SIOUX FALLS, S.D. – Key players in South Dakota's creative community will gather in downtown Sioux Falls this weekend for the first statewide arts conference in nearly six years.

Jim Speirs, executive director of Arts South Dakota, says many people don't know that the downtown Sioux Falls SculptureWalk is the largest and most recognized annual public art sculpture exhibit in the country.

"When you think of South Dakota, what is the most iconic image of South Dakota?” he states. “What do people know about our state everywhere in the world? Mount Rushmore. We are most known as a state for a giant piece of art, probably more so than any state would ever be known for art."

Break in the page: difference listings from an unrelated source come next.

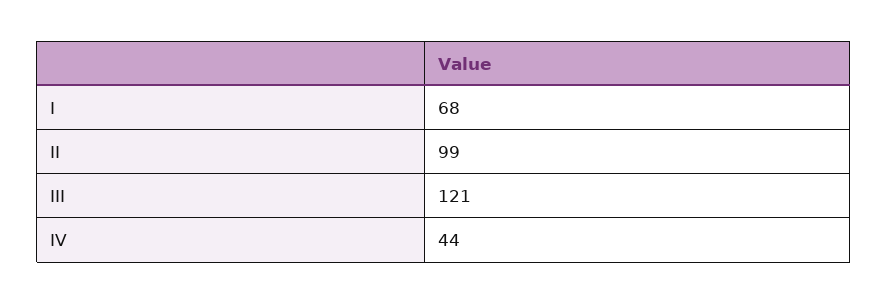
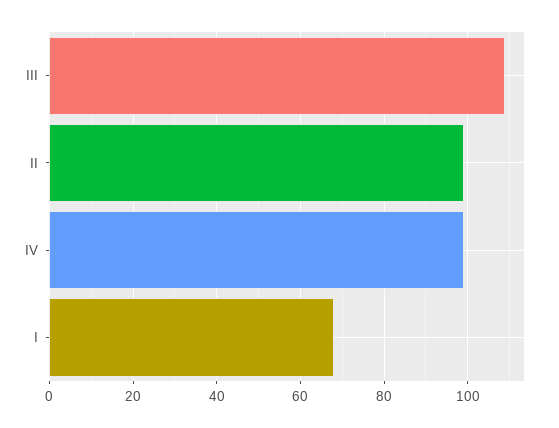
  {
    "I": 68,
    "II": 99,
-   "III": 121,
+   "III": 110,
-   "IV": 44
+   "IV": 100
  }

The conference will include installation of 87 new pieces for the downtown SculptureWalk.

The conference will take place at the Holiday Inn City Centre Friday and Saturday.

Speirs says the conference will give artists a chance to tell their stories and exchange ideas and information with others involved in South Dakota's broad artistic ecosystem.

"South Dakota is described by some as a small city with really long roads,” he states. “Ha. You know, we're such a small, tight knit community, but yet we're so distant from each other.

“This conference is the chance to have conversations that haven't been had in a long time."

Speirs notes that South Dakota was home to internationally recognized artist Oscar Howe, who helped define the Native American Fine Arts Movement between the 1940s and 1960s.

He says art is important because it expresses universal joy and sorrow.

"You look at our creative cultures in South Dakota, especially the American Indian culture, and just how art is so integral to their way of life, and that's something that has made its mark on our state," he points out.

In addition to art lectures and performances at the conference, downtown Sioux Falls will be host to the Art and Wine Walk and other First Friday events.